We also get the Services, including their selector.

In [361]:
services = v1.list_service_for_all_namespaces(watch=False)
srv_list = []
for i in services.items:
    srv_dict = collections.OrderedDict()
    srv_dict["Name"]= i.metadata.name
    srv_dict["Type"]= i.spec.type
    srv_dict["IP"]= i.spec.cluster_ip
    if i.spec.selector is not None:
        if "app" in i.spec.selector:
            srv_dict["App"] = i.spec.selector["app"]
    srv_list.append(srv_dict)
srv_df = pd.DataFrame(srv_list)
display(srv_df)
Name Type IP App
0 kubernetes ClusterIP 10.96.0.1 NaN
1 web NodePort 10.99.132.93 web
2 kube-dns ClusterIP 10.96.0.10 NaN

And now we tie it all up: looking to the default namespace (which is where I deployed the application) the pod, service and secret - with their relatoinships - are built.

In [362]:
with Diagram(show=False, graph_attr=graph_attr, node_attr=node_attr) as diag:
    with Cluster("ns: default", graph_attr=cluster_attr):
        for idx,pod in pods_df[pods_df["Namespace"] == "default"].iterrows():
            p = Pod(pod["Name"])
            if srv_df[srv_df["App"] == pod["App"]]["Name"].any():
                p >> Service(pod["App"])
            if pod["Secret"]:
                Secret(pod["Secret"]) >> p
diag
Out[362]:

Final words

JupyterLab can export to several different formats, including AsciiDoc, LaTeX and obviously Reveal.js that was used to produce this presentation - on top of the HTML export and the ablity to use it interactively.
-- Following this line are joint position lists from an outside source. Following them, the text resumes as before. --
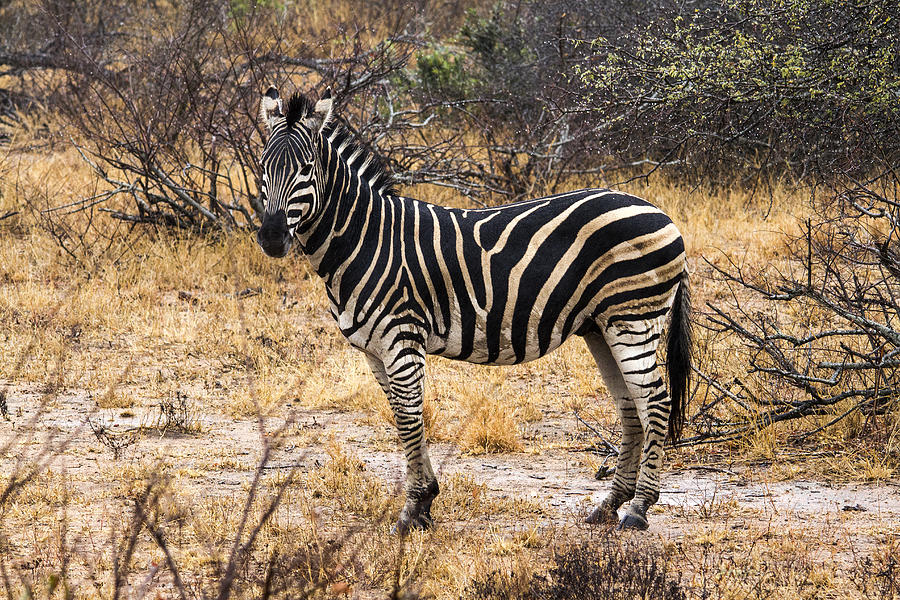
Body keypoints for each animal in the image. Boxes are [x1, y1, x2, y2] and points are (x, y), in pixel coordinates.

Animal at [256, 86, 692, 532]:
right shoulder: (374, 349)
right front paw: (425, 502)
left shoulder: (402, 339)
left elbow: (410, 419)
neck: (365, 240)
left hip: (633, 318)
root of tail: (662, 214)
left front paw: (413, 509)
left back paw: (638, 509)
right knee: (631, 406)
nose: (271, 238)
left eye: (307, 169)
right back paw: (608, 504)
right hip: (602, 327)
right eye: (262, 166)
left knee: (656, 401)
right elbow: (402, 416)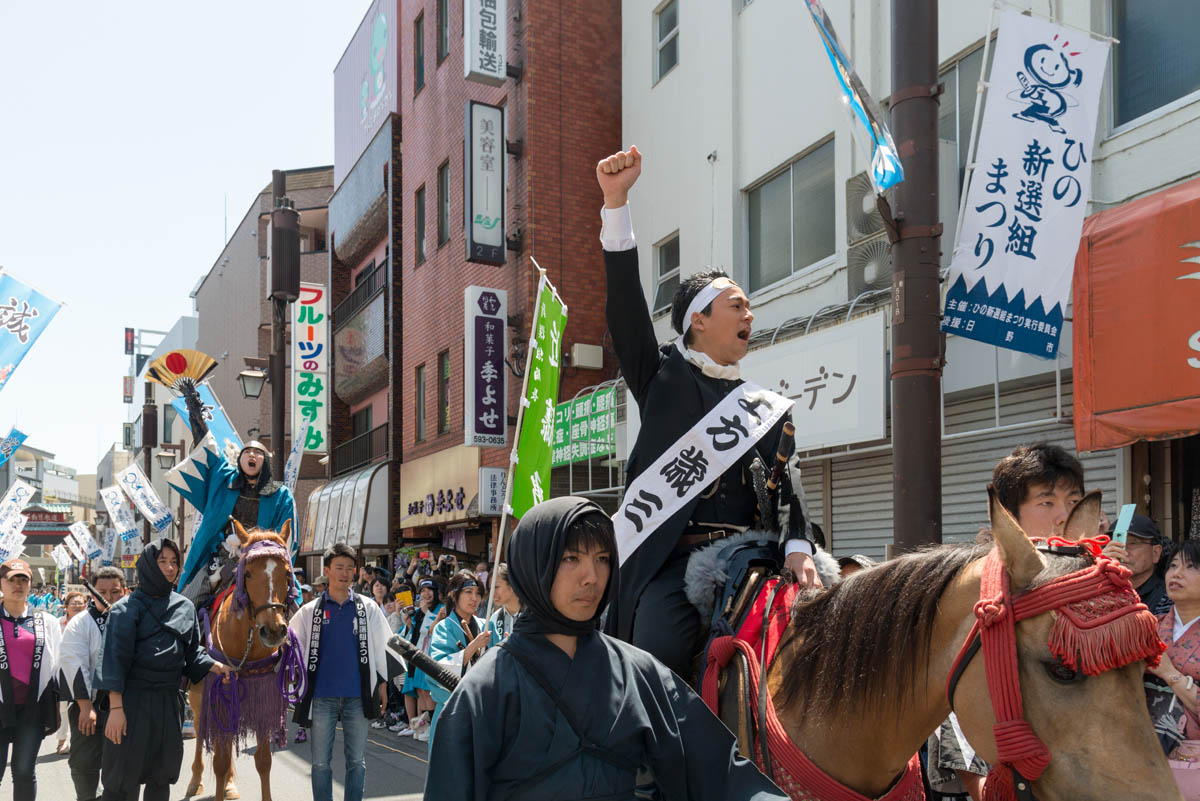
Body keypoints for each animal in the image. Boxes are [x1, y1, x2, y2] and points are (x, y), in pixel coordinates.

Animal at [184, 520, 304, 801]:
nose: (273, 630)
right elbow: (218, 759)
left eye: (286, 573)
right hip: (198, 694)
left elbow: (263, 761)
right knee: (200, 731)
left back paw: (229, 783)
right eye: (247, 574)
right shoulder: (218, 691)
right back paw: (195, 780)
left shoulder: (263, 696)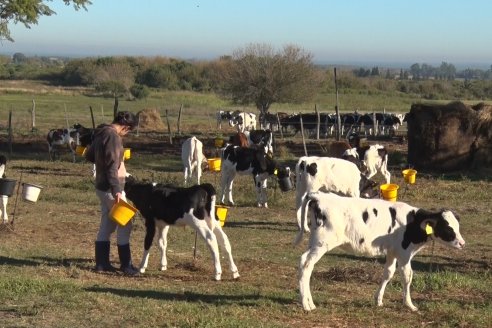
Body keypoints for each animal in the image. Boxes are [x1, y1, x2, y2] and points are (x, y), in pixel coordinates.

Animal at [296, 192, 466, 312]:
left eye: (458, 226)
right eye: (447, 228)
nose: (462, 243)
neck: (412, 223)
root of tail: (318, 196)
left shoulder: (392, 251)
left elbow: (388, 274)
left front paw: (378, 300)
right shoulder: (404, 254)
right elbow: (407, 277)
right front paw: (409, 305)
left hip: (314, 241)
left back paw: (309, 302)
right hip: (322, 243)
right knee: (306, 264)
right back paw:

Since we're in a Jupyter notebook a lot more can be done: using any of the visualisations libraries (like Seaborn) we can automatically produce plots and statistics about our cluster: this simple example usesmatplotlib and Seaborn to show how many pods are running in each node.

In [363]:
import seaborn as sns
sns.set()
sns.set_style("whitegrid")

pods_df[["Name","Node"]].groupby('Node').count().plot(kind="bar",legend=False)
Out[363]:
<matplotlib.axes._subplots.AxesSubplot at 0x7f9af842dc50>